Action Draft an enablement plan to address the gap using at least 3 modalities.
  • What do you want to learn from each stage of this analysis?

    The needs analysis should be a systematic and comprehensive approach that reveals both the problems and the perceived solutions, which allows the designer to create an enablement program that connects the current situation to the desired future.

  • Whose needs are you measuring, and to whom will you be giving this information?

    The description of the target audience may include various categories of employees, theatre, vertical, industry, of level of achievement. The description should be detailed enough to result in a reliable sampling, which means the data derived from the assessment will be more useful.

    An important aspect of the target audience description is to describe the relationship between the audience and the issue or topic of the analysis. You should know what your audience already knows or believes about the topic and what efforts have already been made to address gaps. Review all previous needs assessments available and investigate all prior training delivered through other people/projects. Always back up your findings with data.

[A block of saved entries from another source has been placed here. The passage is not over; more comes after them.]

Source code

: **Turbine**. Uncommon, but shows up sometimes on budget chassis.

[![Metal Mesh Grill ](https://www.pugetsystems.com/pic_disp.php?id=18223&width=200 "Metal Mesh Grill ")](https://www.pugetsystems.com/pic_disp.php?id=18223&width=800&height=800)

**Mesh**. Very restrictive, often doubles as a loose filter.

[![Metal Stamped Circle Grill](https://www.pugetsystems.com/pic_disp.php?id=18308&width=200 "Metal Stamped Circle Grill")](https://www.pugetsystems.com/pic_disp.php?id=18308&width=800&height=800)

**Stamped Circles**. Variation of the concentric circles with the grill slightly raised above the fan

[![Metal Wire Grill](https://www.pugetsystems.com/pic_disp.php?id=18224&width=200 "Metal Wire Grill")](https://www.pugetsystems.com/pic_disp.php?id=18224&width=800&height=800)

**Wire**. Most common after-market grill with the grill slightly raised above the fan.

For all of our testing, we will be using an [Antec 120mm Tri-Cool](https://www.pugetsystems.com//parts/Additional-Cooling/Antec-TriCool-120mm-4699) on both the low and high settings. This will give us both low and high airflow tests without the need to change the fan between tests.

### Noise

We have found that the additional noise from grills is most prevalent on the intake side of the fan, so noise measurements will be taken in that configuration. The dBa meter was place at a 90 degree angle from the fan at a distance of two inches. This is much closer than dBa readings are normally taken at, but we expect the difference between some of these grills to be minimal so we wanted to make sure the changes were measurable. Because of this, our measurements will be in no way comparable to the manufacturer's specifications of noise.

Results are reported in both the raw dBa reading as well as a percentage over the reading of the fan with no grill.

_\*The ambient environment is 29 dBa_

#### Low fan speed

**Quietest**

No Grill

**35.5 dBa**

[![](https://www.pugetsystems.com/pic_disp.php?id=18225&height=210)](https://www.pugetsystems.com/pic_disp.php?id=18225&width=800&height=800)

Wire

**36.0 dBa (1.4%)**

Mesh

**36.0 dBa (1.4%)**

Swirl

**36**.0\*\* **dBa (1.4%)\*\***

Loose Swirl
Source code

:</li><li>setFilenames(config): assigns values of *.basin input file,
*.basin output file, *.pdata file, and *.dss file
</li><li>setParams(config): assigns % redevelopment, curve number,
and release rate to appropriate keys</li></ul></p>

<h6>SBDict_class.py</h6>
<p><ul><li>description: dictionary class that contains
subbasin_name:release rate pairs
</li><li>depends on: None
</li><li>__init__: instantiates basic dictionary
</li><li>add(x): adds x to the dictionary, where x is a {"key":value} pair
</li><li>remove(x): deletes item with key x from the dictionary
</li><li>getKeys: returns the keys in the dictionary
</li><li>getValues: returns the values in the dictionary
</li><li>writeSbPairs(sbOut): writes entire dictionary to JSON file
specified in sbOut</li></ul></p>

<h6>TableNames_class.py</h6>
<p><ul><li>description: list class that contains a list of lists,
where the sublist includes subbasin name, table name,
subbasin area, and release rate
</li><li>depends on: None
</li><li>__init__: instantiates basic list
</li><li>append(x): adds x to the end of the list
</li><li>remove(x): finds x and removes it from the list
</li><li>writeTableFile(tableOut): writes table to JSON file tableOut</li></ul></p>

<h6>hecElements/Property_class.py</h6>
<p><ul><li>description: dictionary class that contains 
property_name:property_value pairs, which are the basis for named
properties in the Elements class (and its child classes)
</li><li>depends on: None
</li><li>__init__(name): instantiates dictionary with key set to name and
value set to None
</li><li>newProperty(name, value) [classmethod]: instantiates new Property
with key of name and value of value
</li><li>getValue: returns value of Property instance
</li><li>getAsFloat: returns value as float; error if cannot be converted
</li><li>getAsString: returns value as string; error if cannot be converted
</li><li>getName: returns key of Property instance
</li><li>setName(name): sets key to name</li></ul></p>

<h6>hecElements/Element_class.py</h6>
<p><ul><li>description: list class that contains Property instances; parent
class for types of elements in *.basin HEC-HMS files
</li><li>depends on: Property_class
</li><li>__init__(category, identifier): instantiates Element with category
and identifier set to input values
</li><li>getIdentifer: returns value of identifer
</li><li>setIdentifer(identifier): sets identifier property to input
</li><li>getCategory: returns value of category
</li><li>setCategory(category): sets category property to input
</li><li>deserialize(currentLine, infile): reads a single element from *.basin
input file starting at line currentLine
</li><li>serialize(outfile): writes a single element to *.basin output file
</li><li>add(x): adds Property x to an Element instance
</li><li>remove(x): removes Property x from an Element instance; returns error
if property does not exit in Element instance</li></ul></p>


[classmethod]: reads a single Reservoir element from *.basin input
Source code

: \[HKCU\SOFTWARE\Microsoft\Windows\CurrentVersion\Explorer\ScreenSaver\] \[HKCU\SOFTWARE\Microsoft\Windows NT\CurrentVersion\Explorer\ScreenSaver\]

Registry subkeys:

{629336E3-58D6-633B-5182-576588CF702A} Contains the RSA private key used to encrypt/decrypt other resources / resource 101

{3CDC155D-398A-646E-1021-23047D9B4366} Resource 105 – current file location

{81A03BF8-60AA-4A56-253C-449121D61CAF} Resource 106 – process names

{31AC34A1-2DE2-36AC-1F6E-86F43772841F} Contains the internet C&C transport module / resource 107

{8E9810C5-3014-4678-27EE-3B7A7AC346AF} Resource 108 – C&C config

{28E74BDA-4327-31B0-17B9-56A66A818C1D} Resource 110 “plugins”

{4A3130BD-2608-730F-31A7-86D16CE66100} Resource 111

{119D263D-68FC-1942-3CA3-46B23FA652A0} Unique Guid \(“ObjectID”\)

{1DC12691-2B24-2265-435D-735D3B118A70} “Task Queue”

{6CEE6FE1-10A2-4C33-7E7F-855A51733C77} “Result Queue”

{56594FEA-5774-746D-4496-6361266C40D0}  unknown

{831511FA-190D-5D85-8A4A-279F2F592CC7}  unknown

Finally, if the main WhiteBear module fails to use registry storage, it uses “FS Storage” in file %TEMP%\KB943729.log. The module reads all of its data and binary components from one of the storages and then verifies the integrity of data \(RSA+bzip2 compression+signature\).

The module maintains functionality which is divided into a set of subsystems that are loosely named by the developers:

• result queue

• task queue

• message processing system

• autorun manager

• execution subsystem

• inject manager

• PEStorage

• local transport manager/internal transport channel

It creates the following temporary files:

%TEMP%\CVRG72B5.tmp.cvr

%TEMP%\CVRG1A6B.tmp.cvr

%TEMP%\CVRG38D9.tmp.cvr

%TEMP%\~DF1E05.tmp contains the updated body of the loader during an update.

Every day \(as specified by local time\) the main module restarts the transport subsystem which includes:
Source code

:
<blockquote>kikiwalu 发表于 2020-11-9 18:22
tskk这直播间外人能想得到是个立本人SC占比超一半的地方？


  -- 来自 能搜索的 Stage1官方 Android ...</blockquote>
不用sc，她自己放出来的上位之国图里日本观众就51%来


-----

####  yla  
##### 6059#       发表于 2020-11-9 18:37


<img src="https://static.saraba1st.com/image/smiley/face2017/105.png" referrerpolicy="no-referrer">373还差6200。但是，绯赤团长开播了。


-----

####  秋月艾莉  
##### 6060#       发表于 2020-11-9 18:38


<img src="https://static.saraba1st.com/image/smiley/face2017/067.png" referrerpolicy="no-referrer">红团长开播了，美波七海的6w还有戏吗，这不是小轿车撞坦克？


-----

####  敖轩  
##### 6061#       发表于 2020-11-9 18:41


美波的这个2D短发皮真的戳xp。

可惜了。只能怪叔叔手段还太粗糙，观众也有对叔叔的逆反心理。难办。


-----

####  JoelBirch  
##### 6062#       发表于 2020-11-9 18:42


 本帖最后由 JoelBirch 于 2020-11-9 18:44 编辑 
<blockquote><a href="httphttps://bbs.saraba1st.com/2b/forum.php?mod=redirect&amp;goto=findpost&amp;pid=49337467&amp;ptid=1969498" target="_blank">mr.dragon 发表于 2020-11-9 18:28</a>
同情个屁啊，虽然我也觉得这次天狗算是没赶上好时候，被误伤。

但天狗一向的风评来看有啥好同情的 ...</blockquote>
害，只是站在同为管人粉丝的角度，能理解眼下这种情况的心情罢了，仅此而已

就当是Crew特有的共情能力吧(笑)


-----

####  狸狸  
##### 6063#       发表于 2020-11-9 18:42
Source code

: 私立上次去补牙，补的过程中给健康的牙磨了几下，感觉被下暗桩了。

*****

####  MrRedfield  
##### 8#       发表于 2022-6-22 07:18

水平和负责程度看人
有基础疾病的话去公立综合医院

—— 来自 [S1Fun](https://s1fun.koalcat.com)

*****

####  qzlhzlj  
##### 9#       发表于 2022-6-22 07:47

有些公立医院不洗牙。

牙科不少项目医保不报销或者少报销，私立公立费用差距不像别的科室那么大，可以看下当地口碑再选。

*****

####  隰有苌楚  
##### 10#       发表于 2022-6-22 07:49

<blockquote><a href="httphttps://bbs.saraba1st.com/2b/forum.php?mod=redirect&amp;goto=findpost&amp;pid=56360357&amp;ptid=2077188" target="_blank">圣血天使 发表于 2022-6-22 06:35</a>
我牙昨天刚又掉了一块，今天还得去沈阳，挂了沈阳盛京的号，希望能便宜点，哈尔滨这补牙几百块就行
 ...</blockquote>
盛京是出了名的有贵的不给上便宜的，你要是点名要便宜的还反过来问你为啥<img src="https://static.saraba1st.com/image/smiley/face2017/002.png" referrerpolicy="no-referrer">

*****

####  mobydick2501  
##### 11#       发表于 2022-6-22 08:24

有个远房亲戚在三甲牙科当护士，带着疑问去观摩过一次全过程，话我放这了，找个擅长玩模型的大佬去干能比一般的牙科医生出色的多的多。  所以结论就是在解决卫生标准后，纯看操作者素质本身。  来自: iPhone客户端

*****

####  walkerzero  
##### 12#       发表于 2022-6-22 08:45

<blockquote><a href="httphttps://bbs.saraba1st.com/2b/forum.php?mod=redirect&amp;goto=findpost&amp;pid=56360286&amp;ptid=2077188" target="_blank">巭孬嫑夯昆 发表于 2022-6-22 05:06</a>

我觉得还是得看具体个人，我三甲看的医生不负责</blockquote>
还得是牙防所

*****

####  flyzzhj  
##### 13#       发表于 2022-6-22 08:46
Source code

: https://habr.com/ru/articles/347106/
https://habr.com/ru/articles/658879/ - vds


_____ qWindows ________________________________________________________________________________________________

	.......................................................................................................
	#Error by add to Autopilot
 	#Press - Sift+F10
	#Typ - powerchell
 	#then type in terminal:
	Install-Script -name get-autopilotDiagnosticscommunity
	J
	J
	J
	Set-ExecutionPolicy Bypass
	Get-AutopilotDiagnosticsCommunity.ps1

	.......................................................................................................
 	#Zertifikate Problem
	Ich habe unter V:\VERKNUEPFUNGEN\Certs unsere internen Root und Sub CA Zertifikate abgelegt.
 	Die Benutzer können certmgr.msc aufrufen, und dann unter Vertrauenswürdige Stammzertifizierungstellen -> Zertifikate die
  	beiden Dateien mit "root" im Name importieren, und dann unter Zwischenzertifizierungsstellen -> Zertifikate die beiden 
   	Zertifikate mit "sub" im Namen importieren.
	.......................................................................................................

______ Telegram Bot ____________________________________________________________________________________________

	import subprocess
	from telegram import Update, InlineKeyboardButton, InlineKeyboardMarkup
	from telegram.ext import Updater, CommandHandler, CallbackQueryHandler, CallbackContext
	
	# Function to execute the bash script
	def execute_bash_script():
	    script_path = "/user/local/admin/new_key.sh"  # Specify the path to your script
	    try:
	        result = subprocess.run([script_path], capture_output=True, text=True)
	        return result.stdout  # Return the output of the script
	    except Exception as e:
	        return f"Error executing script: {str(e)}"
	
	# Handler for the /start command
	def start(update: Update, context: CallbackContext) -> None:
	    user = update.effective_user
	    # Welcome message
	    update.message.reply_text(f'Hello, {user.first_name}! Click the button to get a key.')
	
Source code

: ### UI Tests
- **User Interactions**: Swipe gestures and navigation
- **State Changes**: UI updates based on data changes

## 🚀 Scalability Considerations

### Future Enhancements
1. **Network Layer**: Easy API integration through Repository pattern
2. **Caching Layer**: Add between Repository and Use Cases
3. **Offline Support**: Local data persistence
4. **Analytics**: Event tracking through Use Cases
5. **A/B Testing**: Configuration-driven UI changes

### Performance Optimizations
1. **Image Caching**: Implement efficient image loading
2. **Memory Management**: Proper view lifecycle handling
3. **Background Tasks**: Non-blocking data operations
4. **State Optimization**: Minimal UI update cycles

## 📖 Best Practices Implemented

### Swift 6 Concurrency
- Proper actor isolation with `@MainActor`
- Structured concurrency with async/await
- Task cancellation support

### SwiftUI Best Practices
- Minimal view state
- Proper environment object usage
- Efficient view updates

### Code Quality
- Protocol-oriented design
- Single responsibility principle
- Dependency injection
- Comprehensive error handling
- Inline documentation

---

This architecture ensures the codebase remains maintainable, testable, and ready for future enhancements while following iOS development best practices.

  • How are you going to select a representative sample of your audience?

    Your sample size should be as large as is practical, and will generally be determined by the data collection method. Surveys and institutional data could theoretically sample the entire population of your target audience, but for interviews and focus groups, the sample size is constrained by time.

    Always consult Inclusive Advisory Group Selection Guidelines when designing your sample.

  • What data will tell you what you need to know, and how will you collect it?

    Potential data collection methods:

    • Survey

    • Interview

    • Focus group

    • Institutional data

    • Observation

    • Industry Trends/ Competitive Analysis

    Triangulation: when conducting a needs analysis, we triangulate conclusions using multiple forms of overlapping, diverse pieces of evidence and perspectives.

  • How will you analyze the data you collect?

    Open-ended questions can be easy to ask and difficult to analyze. It’s easier when respondents choose specific answers (yes/no, multiple choice, or Likert scales). But open-ended questions are important for a needs analysis, especially when you don’t yet have enough information to design a good survey. In that case, responses can be sorted into categories and subcategories and then tabulated (see Open, Axial, and Selective Coding).

    For quantitative data, your analysis can start with basic descriptive statistics , and where you want to compare before and after results, you may want to enlist a data analyst to help you with a matched pairs t-test .

  • What will you do with the information you gather? A needs analysis should result in making a decision.